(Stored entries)

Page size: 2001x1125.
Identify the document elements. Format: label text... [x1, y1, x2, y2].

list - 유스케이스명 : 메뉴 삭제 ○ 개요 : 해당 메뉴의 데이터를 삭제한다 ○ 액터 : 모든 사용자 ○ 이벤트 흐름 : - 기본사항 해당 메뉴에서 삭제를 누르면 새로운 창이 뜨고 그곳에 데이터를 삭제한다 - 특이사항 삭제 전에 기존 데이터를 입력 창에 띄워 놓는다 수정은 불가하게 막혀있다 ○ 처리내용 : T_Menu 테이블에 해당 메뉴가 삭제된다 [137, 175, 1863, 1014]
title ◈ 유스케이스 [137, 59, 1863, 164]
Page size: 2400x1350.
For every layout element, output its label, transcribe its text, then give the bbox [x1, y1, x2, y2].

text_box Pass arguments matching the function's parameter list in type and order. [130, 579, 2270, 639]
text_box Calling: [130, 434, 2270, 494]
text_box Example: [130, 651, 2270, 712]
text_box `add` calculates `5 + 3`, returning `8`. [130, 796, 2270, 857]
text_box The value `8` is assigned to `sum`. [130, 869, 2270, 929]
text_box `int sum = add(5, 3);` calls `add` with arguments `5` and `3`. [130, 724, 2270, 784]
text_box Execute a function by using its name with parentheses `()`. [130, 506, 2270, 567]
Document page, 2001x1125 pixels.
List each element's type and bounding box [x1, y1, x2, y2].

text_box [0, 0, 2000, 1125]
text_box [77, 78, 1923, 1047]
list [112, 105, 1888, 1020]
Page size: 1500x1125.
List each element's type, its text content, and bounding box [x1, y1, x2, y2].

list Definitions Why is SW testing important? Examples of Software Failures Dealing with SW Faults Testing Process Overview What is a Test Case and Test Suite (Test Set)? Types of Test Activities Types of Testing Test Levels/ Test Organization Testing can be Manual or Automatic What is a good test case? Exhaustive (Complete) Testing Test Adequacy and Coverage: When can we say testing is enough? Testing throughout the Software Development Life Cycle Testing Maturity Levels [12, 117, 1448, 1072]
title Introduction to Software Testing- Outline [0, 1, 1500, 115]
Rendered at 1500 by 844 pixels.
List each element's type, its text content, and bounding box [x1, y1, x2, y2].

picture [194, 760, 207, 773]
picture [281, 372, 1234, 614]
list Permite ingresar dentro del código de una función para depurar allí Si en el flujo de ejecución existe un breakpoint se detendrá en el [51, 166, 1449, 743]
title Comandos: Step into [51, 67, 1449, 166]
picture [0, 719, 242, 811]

• **PROBLEM TO WORK ON**:
Find the string "pixels" in the entries above. Copy each line where it occurs.

• **THE ANSWER**:
Document page, 2001x1125 pixels.
Rendered at 1500 by 844 pixels.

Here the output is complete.